* [Study material]
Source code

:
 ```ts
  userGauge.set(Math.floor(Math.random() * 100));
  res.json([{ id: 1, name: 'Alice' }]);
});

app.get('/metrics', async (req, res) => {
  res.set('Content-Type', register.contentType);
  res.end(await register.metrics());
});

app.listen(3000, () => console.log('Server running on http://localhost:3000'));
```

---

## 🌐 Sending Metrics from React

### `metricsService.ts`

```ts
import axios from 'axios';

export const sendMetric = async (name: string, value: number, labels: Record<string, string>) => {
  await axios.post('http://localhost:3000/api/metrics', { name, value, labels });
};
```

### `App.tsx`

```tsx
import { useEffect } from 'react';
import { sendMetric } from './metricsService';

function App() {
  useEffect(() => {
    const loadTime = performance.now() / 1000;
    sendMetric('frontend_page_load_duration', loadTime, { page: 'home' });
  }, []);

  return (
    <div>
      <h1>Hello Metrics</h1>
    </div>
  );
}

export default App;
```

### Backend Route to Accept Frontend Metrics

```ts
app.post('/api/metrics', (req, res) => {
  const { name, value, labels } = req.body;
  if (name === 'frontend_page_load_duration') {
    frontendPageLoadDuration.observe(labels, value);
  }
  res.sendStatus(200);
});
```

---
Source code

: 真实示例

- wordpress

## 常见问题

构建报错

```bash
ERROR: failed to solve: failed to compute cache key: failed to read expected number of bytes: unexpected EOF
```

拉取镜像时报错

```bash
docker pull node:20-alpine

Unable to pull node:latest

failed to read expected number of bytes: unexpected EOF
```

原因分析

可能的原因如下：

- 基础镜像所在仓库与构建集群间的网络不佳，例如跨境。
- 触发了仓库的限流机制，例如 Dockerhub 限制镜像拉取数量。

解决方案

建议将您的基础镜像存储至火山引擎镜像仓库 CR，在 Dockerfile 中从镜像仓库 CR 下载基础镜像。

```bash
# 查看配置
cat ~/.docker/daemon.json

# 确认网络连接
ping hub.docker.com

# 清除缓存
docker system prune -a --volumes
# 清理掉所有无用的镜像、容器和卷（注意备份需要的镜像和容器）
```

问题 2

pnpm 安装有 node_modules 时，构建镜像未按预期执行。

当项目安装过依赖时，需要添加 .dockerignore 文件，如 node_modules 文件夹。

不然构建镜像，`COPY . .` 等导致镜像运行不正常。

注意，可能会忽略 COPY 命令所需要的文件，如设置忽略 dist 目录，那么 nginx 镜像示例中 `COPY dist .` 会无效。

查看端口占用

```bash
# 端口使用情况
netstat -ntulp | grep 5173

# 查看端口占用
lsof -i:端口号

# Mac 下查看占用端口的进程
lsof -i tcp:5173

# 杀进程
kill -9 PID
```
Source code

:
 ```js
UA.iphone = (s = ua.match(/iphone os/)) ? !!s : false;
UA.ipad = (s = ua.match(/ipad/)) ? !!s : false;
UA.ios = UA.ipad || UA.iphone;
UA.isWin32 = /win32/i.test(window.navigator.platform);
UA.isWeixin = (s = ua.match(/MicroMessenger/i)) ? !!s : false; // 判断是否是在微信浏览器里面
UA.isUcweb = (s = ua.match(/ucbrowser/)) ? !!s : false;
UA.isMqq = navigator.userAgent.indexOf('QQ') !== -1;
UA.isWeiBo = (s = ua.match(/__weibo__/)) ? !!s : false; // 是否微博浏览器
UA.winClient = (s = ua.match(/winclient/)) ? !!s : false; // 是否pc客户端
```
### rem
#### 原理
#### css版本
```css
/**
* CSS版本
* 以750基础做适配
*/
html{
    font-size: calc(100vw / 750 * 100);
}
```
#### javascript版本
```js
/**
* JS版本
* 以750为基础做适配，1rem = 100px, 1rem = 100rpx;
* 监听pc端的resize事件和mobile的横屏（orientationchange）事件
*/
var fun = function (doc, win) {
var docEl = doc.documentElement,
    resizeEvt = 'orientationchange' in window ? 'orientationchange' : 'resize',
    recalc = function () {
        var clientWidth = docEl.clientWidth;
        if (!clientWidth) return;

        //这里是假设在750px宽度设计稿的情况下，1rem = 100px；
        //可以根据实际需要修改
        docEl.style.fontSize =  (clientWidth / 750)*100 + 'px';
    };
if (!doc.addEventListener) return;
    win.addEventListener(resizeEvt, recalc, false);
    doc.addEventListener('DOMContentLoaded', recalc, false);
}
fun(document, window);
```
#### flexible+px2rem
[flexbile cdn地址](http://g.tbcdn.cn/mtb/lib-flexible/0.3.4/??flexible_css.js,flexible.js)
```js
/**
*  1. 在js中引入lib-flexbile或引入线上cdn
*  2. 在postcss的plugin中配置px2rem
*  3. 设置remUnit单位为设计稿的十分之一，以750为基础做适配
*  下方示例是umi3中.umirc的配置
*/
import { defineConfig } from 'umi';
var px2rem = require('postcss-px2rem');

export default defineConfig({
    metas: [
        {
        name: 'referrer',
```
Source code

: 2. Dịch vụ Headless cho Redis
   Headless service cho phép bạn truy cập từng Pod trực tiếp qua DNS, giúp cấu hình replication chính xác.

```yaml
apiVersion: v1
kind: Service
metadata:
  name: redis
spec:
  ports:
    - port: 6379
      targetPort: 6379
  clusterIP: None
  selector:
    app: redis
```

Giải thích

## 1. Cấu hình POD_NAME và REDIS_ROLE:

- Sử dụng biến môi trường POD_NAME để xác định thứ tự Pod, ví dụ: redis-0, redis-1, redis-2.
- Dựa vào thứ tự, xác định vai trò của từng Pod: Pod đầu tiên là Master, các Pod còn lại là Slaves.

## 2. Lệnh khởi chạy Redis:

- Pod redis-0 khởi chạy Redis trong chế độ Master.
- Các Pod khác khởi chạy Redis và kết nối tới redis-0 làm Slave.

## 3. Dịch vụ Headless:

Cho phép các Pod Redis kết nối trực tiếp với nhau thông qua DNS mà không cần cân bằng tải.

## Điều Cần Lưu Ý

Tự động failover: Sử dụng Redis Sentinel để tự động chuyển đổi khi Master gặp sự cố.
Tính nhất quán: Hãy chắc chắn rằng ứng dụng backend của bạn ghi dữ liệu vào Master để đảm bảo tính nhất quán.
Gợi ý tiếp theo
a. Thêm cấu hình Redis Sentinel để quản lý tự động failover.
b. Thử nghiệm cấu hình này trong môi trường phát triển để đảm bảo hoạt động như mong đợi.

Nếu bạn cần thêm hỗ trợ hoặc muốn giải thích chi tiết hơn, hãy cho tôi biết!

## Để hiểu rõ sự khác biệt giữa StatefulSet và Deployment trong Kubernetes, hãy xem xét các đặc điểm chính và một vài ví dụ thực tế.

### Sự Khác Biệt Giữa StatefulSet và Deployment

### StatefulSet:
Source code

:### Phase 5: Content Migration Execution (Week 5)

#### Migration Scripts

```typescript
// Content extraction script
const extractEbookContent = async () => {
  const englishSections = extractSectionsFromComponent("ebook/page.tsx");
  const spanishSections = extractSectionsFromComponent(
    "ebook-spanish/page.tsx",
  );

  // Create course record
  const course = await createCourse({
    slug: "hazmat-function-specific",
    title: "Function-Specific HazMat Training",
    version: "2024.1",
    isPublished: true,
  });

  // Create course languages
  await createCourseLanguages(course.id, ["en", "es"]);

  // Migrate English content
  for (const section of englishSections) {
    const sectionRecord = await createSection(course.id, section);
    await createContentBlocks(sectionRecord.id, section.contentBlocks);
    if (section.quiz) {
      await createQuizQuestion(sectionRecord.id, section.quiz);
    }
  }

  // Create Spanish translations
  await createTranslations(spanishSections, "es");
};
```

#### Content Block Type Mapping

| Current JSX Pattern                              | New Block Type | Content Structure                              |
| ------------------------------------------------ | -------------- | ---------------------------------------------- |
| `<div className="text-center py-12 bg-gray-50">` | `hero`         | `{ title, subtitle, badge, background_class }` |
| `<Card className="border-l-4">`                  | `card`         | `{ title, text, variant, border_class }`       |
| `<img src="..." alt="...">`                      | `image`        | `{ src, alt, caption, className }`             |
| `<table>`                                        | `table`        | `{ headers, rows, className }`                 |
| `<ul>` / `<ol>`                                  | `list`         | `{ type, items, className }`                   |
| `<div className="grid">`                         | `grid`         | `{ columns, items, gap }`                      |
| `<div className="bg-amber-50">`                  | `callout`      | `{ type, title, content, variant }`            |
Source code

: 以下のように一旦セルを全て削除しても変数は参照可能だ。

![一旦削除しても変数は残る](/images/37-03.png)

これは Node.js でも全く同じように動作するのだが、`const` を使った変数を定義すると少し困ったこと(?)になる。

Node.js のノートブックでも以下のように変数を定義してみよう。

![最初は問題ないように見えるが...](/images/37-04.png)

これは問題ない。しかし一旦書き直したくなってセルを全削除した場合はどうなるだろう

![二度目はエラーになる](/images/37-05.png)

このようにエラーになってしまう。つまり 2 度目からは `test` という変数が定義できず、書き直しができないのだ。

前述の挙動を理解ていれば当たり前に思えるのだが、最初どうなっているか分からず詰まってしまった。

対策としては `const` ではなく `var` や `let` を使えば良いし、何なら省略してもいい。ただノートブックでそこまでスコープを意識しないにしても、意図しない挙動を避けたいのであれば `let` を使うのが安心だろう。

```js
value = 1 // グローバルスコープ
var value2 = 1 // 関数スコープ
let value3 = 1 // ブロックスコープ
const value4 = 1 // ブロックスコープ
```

* [Work to be completed] Would you retype exactly the lines above, from the line with "## Điều Cần Lưu Ý" to the line with "subtitle, badge, background_class", with both end lines kept and nothing more?

* [Written response]
## Điều Cần Lưu Ý

Tự động failover: Sử dụng Redis Sentinel để tự động chuyển đổi khi Master gặp sự cố.
Tính nhất quán: Hãy chắc chắn rằng ứng dụng backend của bạn ghi dữ liệu vào Master để đảm bảo tính nhất quán.
Gợi ý tiếp theo
a. Thêm cấu hình Redis Sentinel để quản lý tự động failover.
b. Thử nghiệm cấu hình này trong môi trường phát triển để đảm bảo hoạt động như mong đợi.

Nếu bạn cần thêm hỗ trợ hoặc muốn giải thích chi tiết hơn, hãy cho tôi biết!

## Để hiểu rõ sự khác biệt giữa StatefulSet và Deployment trong Kubernetes, hãy xem xét các đặc điểm chính và một vài ví dụ thực tế.

### Sự Khác Biệt Giữa StatefulSet và Deployment

### StatefulSet:
Source code

:### Phase 5: Content Migration Execution (Week 5)

#### Migration Scripts

```typescript
// Content extraction script
const extractEbookContent = async () => {
  const englishSections = extractSectionsFromComponent("ebook/page.tsx");
  const spanishSections = extractSectionsFromComponent(
    "ebook-spanish/page.tsx",
  );

  // Create course record
  const course = await createCourse({
    slug: "hazmat-function-specific",
    title: "Function-Specific HazMat Training",
    version: "2024.1",
    isPublished: true,
  });

  // Create course languages
  await createCourseLanguages(course.id, ["en", "es"]);

  // Migrate English content
  for (const section of englishSections) {
    const sectionRecord = await createSection(course.id, section);
    await createContentBlocks(sectionRecord.id, section.contentBlocks);
    if (section.quiz) {
      await createQuizQuestion(sectionRecord.id, section.quiz);
    }
  }

  // Create Spanish translations
  await createTranslations(spanishSections, "es");
};
```

#### Content Block Type Mapping

| Current JSX Pattern                              | New Block Type | Content Structure                              |
| ------------------------------------------------ | -------------- | ---------------------------------------------- |
| `<div className="text-center py-12 bg-gray-50">` | `hero`         | `{ title, subtitle, badge, background_class }` |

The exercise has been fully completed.